■ **İstenen iş**
Aşağıdaki Çanakkale gezisi alıntısını hiçbir değişiklik yapmadan baştan sona geri ver.

■ **Sunulan alıntı**
........
Kasım'ın 1-2 si haftasonu uzun zamandır planladığımız ama bir türlü fırsat olup da gerçekleştiremediğimiz Çanakkale gezisini pastırma sıcaklarından da faydalanarak nihayet gerçekleştirmiş bulunuyoruz. Ben Çanakkale’yi 95 yılında görmüş ve çok etkilenmiştim. Ben çocukken gördüğüm ve şu anda kafamda hayal meyal kalan yerleri yeniden görmek istiyordum ama en çok bu güzel yerleri daha önce görmemiş olan Berk’in görmesini istiyordum. Cuma gününden biriken yorgunluk nedeniyle ve biraz da ağır kanlılığımız yüzünden Cumartesi günü ancak 9’a doğru evden çıkabildik. Eceabat’a vardığımızda saat 2’ye geliyordu ve havanın kararmasına 3 saat kalmıştı. Bu nedenle Çanakkale’ye daha yakın olan kilitbahir kısmını pas geçerek rotamızı Şehitler Abidesinin bulunduğu, Gelibolu’nun en güney ucundaki Seddülbahir bölgesine çevirdik.
........
■ **Sağlanan veriler**
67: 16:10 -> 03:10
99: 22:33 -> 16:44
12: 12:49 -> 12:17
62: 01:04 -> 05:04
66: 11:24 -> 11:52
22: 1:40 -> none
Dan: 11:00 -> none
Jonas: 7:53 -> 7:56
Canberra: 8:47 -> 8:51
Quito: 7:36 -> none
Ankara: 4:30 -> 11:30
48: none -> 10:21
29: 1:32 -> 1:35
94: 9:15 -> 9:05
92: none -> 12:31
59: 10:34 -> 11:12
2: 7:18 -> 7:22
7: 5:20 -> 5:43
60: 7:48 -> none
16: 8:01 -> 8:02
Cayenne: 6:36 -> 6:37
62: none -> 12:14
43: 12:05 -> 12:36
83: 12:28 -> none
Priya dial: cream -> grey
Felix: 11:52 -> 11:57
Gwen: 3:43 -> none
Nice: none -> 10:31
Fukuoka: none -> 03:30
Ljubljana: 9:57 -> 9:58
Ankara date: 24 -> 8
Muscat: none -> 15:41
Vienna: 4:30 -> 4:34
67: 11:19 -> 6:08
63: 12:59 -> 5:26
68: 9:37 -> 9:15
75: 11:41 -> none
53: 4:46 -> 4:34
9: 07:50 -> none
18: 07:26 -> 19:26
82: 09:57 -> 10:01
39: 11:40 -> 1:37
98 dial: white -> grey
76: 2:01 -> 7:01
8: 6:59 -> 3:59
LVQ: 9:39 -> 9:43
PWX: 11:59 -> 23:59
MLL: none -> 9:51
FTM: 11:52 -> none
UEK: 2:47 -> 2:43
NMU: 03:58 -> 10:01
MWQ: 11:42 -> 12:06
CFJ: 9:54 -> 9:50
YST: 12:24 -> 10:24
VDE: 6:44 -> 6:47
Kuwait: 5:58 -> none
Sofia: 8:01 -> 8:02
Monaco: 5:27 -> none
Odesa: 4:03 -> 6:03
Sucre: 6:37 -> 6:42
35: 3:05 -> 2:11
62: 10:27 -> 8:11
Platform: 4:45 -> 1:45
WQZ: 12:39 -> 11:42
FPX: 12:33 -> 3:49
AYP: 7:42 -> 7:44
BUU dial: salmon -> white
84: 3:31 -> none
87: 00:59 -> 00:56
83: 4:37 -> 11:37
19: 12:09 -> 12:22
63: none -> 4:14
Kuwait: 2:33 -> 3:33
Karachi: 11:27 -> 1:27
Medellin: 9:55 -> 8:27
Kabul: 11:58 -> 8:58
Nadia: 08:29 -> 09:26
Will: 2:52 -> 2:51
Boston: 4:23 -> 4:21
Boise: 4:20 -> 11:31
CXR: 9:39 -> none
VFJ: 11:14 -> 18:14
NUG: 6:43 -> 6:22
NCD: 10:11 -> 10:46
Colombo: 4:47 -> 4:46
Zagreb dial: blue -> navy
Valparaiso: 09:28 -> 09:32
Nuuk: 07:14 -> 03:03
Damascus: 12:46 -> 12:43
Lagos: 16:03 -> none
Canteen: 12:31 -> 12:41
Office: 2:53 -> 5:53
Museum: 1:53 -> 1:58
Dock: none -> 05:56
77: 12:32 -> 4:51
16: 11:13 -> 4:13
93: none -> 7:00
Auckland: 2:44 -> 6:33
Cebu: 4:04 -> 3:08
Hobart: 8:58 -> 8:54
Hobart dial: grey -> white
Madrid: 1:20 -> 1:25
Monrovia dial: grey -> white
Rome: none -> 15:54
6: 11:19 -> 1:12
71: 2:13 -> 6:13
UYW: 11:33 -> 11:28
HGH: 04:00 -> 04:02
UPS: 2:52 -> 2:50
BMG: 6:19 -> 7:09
........
■ **Tam yanıt**
Kasım'ın 1-2 si haftasonu uzun zamandır planladığımız ama bir türlü fırsat olup da gerçekleştiremediğimiz Çanakkale gezisini pastırma sıcaklarından da faydalanarak nihayet gerçekleştirmiş bulunuyoruz. Ben Çanakkale’yi 95 yılında görmüş ve çok etkilenmiştim. Ben çocukken gördüğüm ve şu anda kafamda hayal meyal kalan yerleri yeniden görmek istiyordum ama en çok bu güzel yerleri daha önce görmemiş olan Berk’in görmesini istiyordum. Cuma gününden biriken yorgunluk nedeniyle ve biraz da ağır kanlılığımız yüzünden Cumartesi günü ancak 9’a doğru evden çıkabildik. Eceabat’a vardığımızda saat 2’ye geliyordu ve havanın kararmasına 3 saat kalmıştı. Bu nedenle Çanakkale’ye daha yakın olan kilitbahir kısmını pas geçerek rotamızı Şehitler Abidesinin bulunduğu, Gelibolu’nun en güney ucundaki Seddülbahir bölgesine çevirdik.